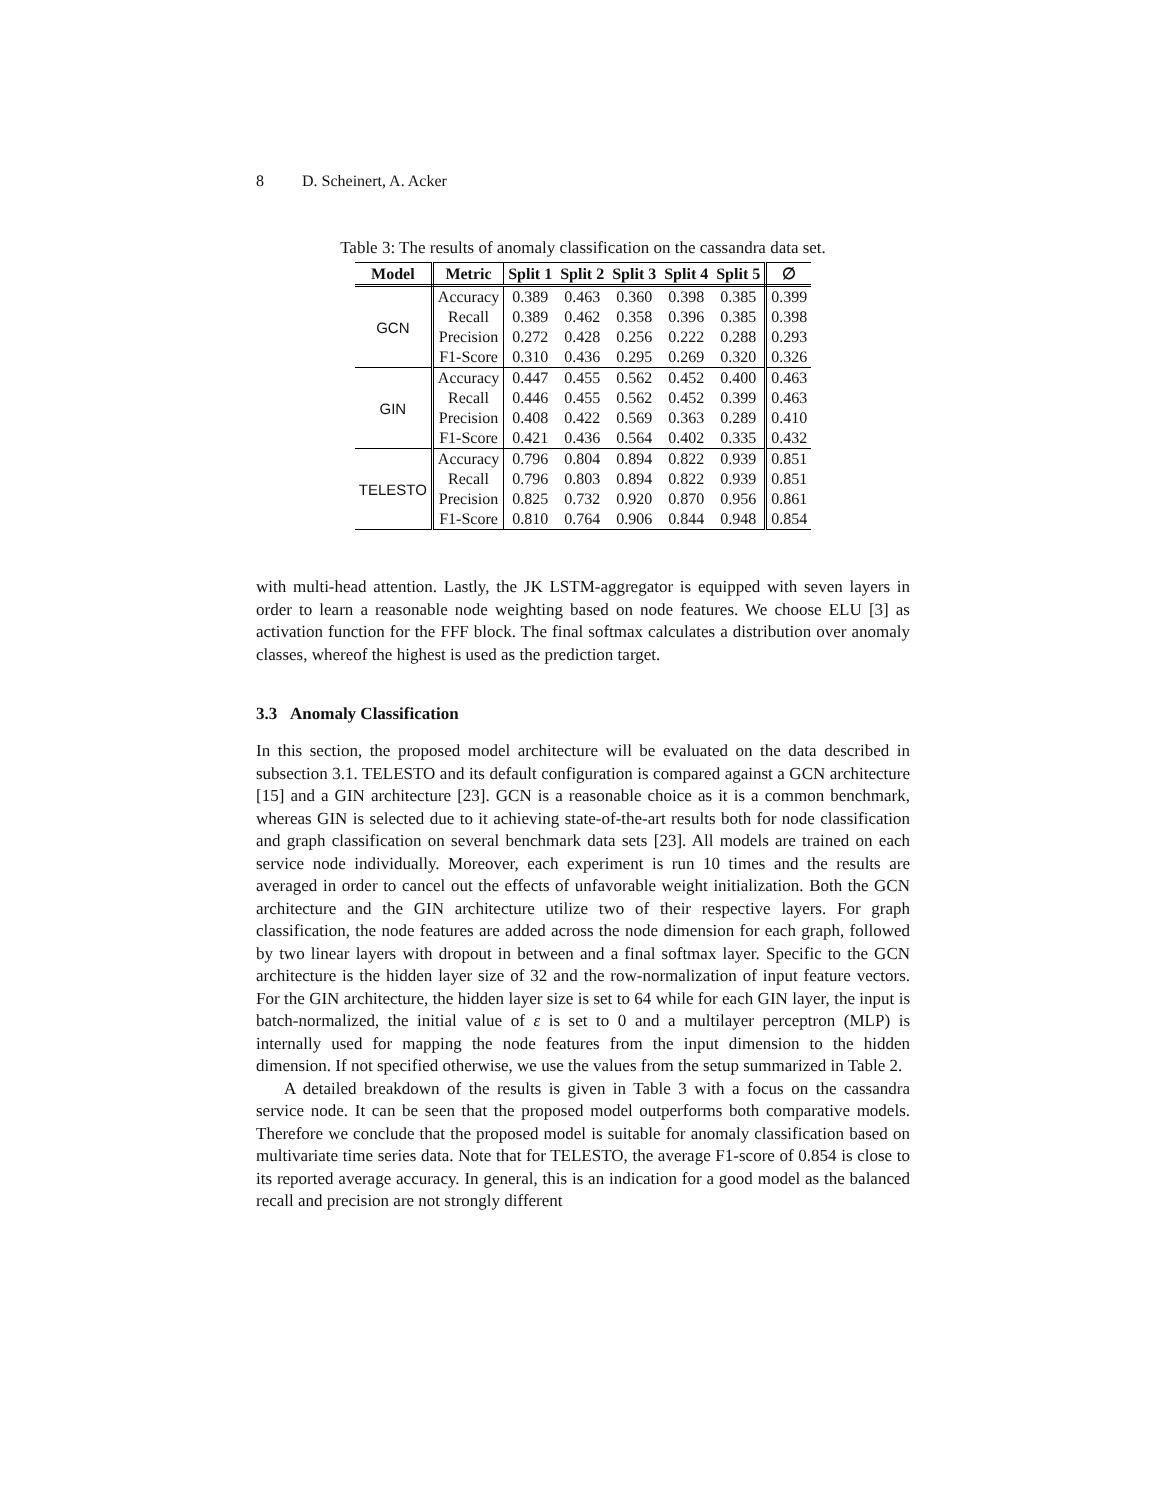8 D. Scheinert, A. Acker
Table 3: The results of anomaly classification on the cassandra data set.
| Model | Metric | Split 1 | Split 2 | Split 3 | Split 4 | Split 5 | ∅ |
| --- | --- | --- | --- | --- | --- | --- | --- |
| GCN | Accuracy | 0.389 | 0.463 | 0.360 | 0.398 | 0.385 | 0.399 |
| | Recall | 0.389 | 0.462 | 0.358 | 0.396 | 0.385 | 0.398 |
| | Precision | 0.272 | 0.428 | 0.256 | 0.222 | 0.288 | 0.293 |
| | F1-Score | 0.310 | 0.436 | 0.295 | 0.269 | 0.320 | 0.326 |
| GIN | Accuracy | 0.447 | 0.455 | 0.562 | 0.452 | 0.400 | 0.463 |
| | Recall | 0.446 | 0.455 | 0.562 | 0.452 | 0.399 | 0.463 |
| | Precision | 0.408 | 0.422 | 0.569 | 0.363 | 0.289 | 0.410 |
| | F1-Score | 0.421 | 0.436 | 0.564 | 0.402 | 0.335 | 0.432 |
| TELESTO | Accuracy | 0.796 | 0.804 | 0.894 | 0.822 | 0.939 | 0.851 |
| | Recall | 0.796 | 0.803 | 0.894 | 0.822 | 0.939 | 0.851 |
| | Precision | 0.825 | 0.732 | 0.920 | 0.870 | 0.956 | 0.861 |
| | F1-Score | 0.810 | 0.764 | 0.906 | 0.844 | 0.948 | 0.854 |
with multi-head attention. Lastly, the JK LSTM-aggregator is equipped with seven layers in order to learn a reasonable node weighting based on node features. We choose ELU [3] as activation function for the FFF block. The final softmax calculates a distribution over anomaly classes, whereof the highest is used as the prediction target.
3.3 Anomaly Classification
In this section, the proposed model architecture will be evaluated on the data described in subsection 3.1. TELESTO and its default configuration is compared against a GCN architecture [15] and a GIN architecture [23]. GCN is a reasonable choice as it is a common benchmark, whereas GIN is selected due to it achieving state-of-the-art results both for node classification and graph classification on several benchmark data sets [23]. All models are trained on each service node individually. Moreover, each experiment is run 10 times and the results are averaged in order to cancel out the effects of unfavorable weight initialization. Both the GCN architecture and the GIN architecture utilize two of their respective layers. For graph classification, the node features are added across the node dimension for each graph, followed by two linear layers with dropout in between and a final softmax layer. Specific to the GCN architecture is the hidden layer size of 32 and the row-normalization of input feature vectors. For the GIN architecture, the hidden layer size is set to 64 while for each GIN layer, the input is batch-normalized, the initial value of ε is set to 0 and a multilayer perceptron (MLP) is internally used for mapping the node features from the input dimension to the hidden dimension. If not specified otherwise, we use the values from the setup summarized in Table 2.
A detailed breakdown of the results is given in Table 3 with a focus on the cassandra service node. It can be seen that the proposed model outperforms both comparative models. Therefore we conclude that the proposed model is suitable for anomaly classification based on multivariate time series data. Note that for TELESTO, the average F1-score of 0.854 is close to its reported average accuracy. In general, this is an indication for a good model as the balanced recall and precision are not strongly different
..............................
▶ [The task]
Keeping every character as it is, restate the lines above that run from the line with "TELESTO | Accuracy" through the line with "3.3 Anomaly Classification", both included, and nothing else.

▶ [Response area]
| TELESTO | Accuracy | 0.796 | 0.804 | 0.894 | 0.822 | 0.939 | 0.851 |
| | Recall | 0.796 | 0.803 | 0.894 | 0.822 | 0.939 | 0.851 |
| | Precision | 0.825 | 0.732 | 0.920 | 0.870 | 0.956 | 0.861 |
| | F1-Score | 0.810 | 0.764 | 0.906 | 0.844 | 0.948 | 0.854 |
with multi-head attention. Lastly, the JK LSTM-aggregator is equipped with seven layers in order to learn a reasonable node weighting based on node features. We choose ELU [3] as activation function for the FFF block. The final softmax calculates a distribution over anomaly classes, whereof the highest is used as the prediction target.
3.3 Anomaly Classification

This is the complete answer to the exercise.